Parents use SchoolJoy to access an AI-powered chat interface where they can ask the bot questions about their child in any language. SchoolJoy can help them answer questions like how their child is doing in school and what kinds of colleges and scholarships they should consider. 

A screenshot of SchoolJoy's chat interface.
Image: SchoolJoy

SchoolJoy also equips teachers with AI-powered learning resources. The platform features document templates based on common core teaching standards, allowing teachers to quickly generate lesson plans and worksheets based on a student’s profile. It aims to help educators spend more time in the classroom and less time on administrative tasks. 

“Our view is that we don’t need so many AI applications to teach kids—we have teachers for that,” Zhu told Built In. “What we can do is increase the student’s interest and capacity for learning, meaning: make the material relevant for the kids.”

The platform combines a student’s interests with their learning standards, enabling educators to generate learning resources contextualized on a particular student’s existing passions, Zhu said. If a student is a fan of sports, art or music, for example, SchoolJoy can create experiences that only use analogies of those things as foundations for teaching subjects ranging from everyday physics and math to thermodynamics and calculus.

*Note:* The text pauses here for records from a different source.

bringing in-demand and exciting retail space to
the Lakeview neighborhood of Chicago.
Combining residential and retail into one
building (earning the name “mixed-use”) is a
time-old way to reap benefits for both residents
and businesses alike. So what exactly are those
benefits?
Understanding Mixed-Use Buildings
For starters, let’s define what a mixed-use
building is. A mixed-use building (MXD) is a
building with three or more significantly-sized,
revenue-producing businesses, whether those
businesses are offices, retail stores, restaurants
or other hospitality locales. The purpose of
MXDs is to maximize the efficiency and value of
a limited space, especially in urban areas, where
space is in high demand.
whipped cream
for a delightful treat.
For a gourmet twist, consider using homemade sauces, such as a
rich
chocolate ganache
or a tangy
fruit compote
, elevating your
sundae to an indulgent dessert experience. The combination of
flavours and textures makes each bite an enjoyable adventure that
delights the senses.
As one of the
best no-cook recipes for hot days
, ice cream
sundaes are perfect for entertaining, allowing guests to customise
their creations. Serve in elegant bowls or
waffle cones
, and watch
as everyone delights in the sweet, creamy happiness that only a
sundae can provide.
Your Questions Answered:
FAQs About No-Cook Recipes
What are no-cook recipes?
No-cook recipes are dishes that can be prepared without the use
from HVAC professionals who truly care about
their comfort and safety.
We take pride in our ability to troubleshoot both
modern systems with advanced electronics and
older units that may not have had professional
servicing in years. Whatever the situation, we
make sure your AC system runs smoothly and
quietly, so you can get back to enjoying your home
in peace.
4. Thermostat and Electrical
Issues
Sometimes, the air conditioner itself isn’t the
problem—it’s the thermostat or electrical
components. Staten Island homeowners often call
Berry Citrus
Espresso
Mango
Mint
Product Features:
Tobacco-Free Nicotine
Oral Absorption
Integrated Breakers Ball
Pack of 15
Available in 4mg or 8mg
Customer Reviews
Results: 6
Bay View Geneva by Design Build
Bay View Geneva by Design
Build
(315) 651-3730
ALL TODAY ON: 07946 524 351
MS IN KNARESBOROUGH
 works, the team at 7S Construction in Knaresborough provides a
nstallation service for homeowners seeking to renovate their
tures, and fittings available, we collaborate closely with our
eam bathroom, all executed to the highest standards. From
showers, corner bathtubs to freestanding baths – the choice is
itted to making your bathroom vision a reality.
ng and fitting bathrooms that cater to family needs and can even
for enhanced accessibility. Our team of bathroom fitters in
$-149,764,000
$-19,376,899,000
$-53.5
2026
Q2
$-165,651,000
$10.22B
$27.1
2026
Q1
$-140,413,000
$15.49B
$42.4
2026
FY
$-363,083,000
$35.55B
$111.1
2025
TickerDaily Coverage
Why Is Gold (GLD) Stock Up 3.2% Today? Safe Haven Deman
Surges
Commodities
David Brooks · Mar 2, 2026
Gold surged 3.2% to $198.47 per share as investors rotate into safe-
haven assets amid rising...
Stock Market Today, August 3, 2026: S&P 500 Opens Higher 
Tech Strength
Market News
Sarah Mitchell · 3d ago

“AI is able to write beautiful language to connect those very complex and foreign concepts to something that we love and are familiar with,” Zhu said.

Since its launch in 2021, SchoolJoy has accumulated 100,000 total users, including students, parents and teachers. The company began developing its AI features in April and plans to launch pilot programs of them at the start of the upcoming school year, Zhu said.

“What we hope to do is to prove that there are a number of use cases [for AI in education],” Zhu said. “And AI does not need to be between the teachers and students — it should be able to bring them closer together.”